Mas os próprios depoimentos dos historiadores convidados refutam essa noção. Todos insistem que não podemos determinar com certeza a cor da pele de Cleópatra, pois não sabemos quem foi sua mãe. Só a professora Shelley P. Haley, uma das mais respeitadas estudiosas da Antiguidade, diz sem meias palavras que Cleópatra era negra –porque a avó dela assim dizia. Convenhamos, só a opinião dessa senhora não basta.
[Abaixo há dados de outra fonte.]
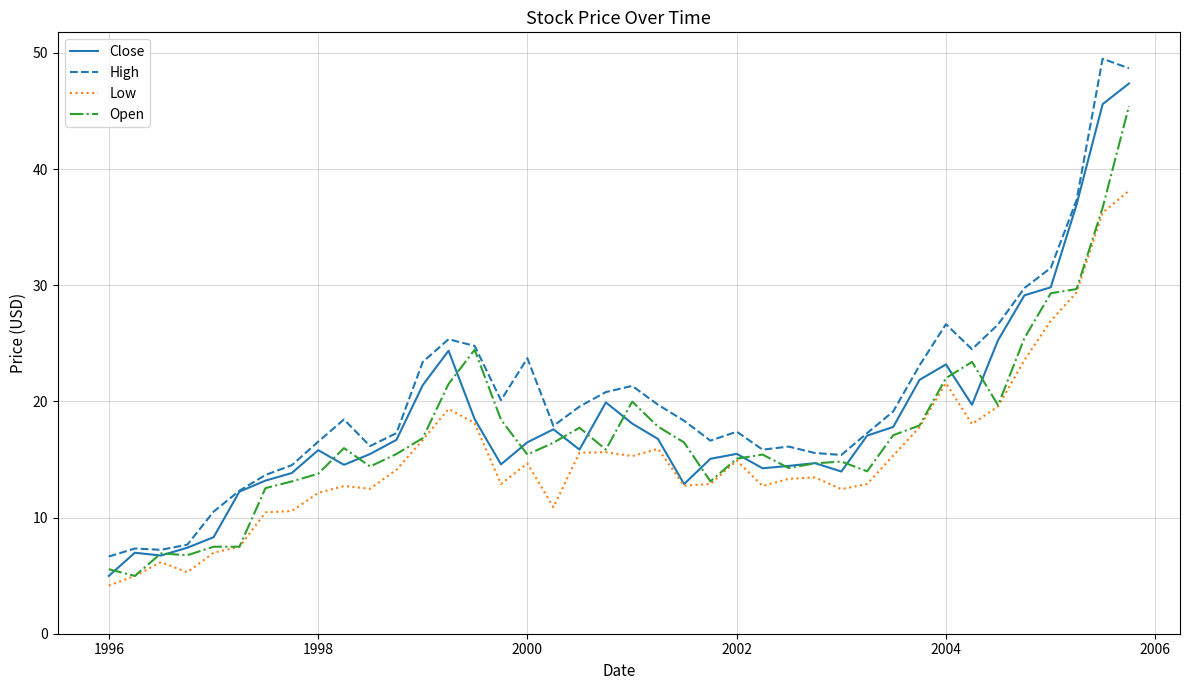

What is the greatest value displayed?

49.5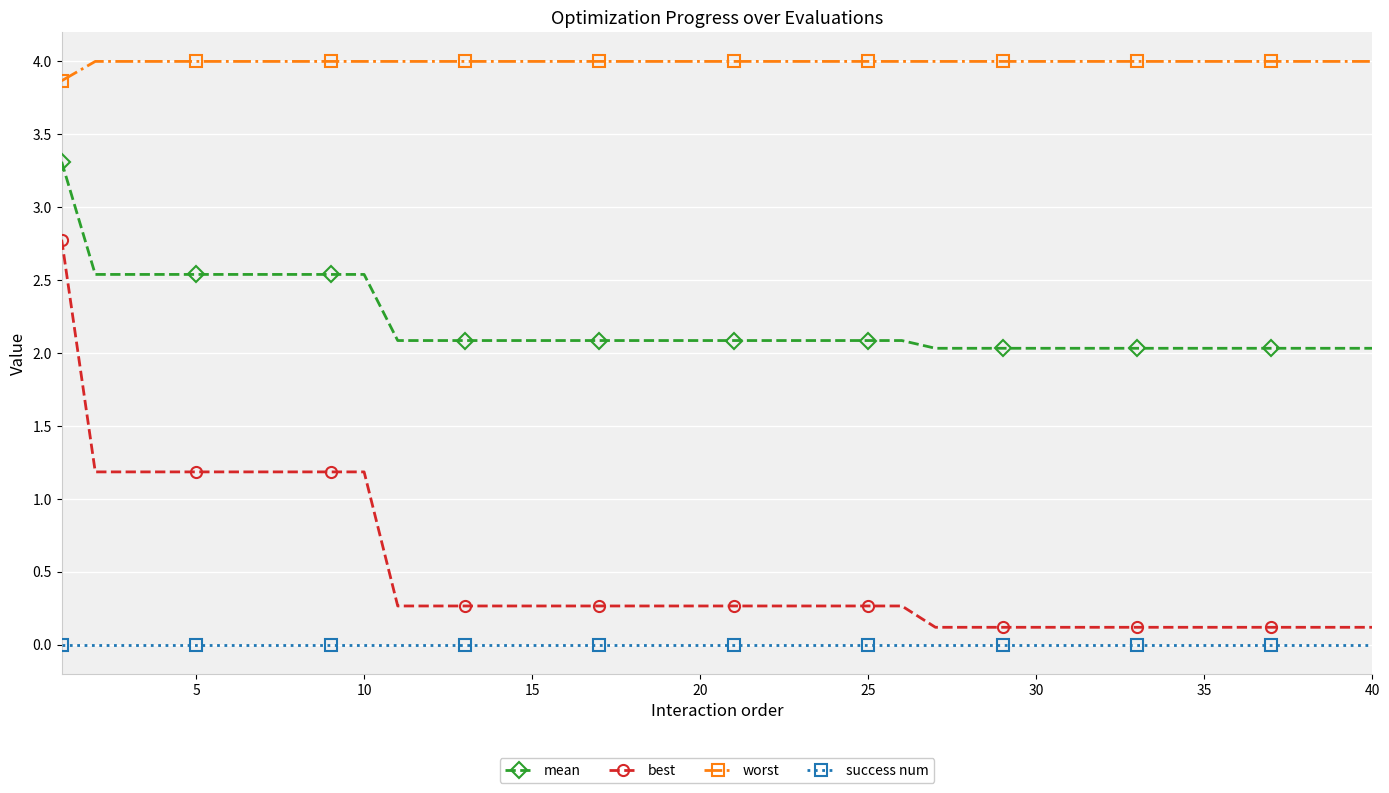

What is the lowest value of the worst series?

3.9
O fato indiscutível é que a rainha pertencia à dinastia ptolemaica, de origem macedônia –e, portanto, branca. Mas é bastante possível que, ao longo dos 300 anos em que reinaram no Egito, os ptolemaicos tenham se misturado com representantes da nobreza local.
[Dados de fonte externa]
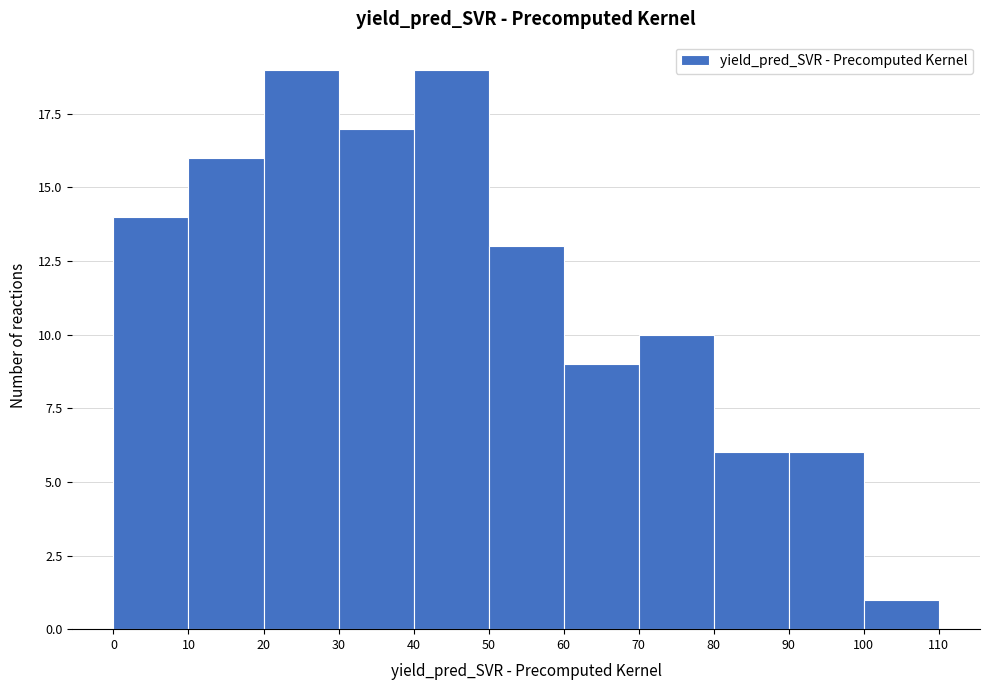

Reading left to right, transcribe this chart: for each bar, give the range it covers on the x-axis and its height. The values are not printed on the chart, so give them approximately, as read against the axis.

0 to 10: 14
10 to 20: 16
20 to 30: 19
30 to 40: 17
40 to 50: 19
50 to 60: 13
60 to 70: 9
70 to 80: 10
80 to 90: 6
90 to 100: 6
100 to 110: 1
Isso remete a outra discussão: o antigo Egito seria um país negro? Alguns intelectuais negros dos Estados Unidos defendem que a população da terra dos faraós era parecida com a da África Ocidental, mas vestígios arqueológicos e representações artísticas sugerem outra coisa. Os antigos egípcios tinham, em sua maioria, pele parda e cabelos e olhos negros. Não eram, absolutamente, europeus de pele clara, como Hollywood mostrou em inúmeros filmes.
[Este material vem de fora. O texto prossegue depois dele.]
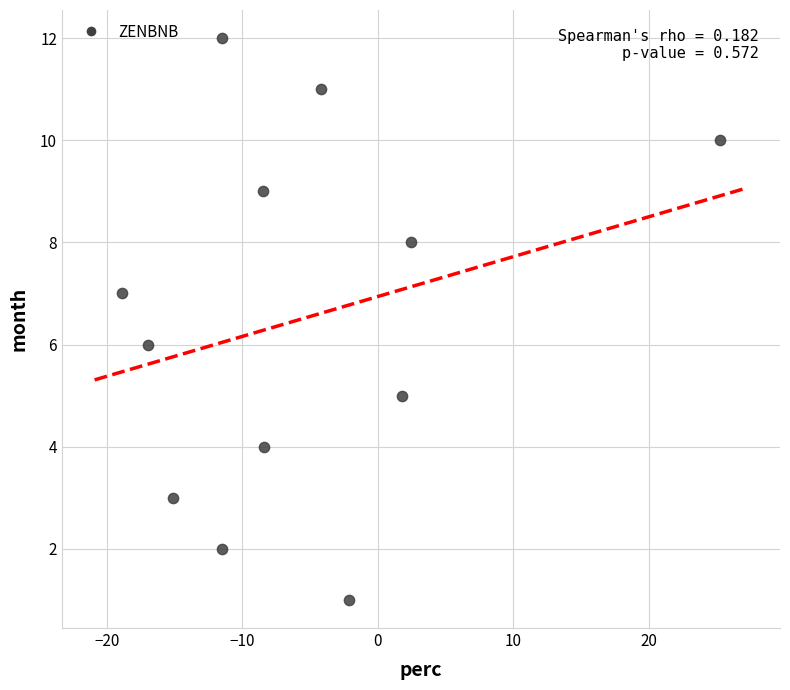

What is the range of Y values (max minus min)?

11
Os depoimentos dos historiadores são a melhor coisa de "Rainha Cleópatra". O tom é quase didático em excesso, dirigido aos leigos no assunto. Mas a vida de Cleópatra é abordada por vários ângulos, e os mitos sobre ela que ainda sobrevivem são refutados.
Onde a série derrapa feio é na reconstituição histórica. Os atores são ruins; os diálogos, sofríveis; e os penteados remetem mais à moda atual do que ao Egito de 2.000 anos atrás. Cleópatra é mostrada até mesmo treinando luta de espadas, algo que não é corroborado por nenhum historiador. A cena, na verdade, é uma concessão à sensibilidade moderna, que acha que uma mulher tem mais valor se ela guerrear feito um homem. Cleópatra jamais precisou, ela mesma, pegar em armas para alcançar seus objetivos.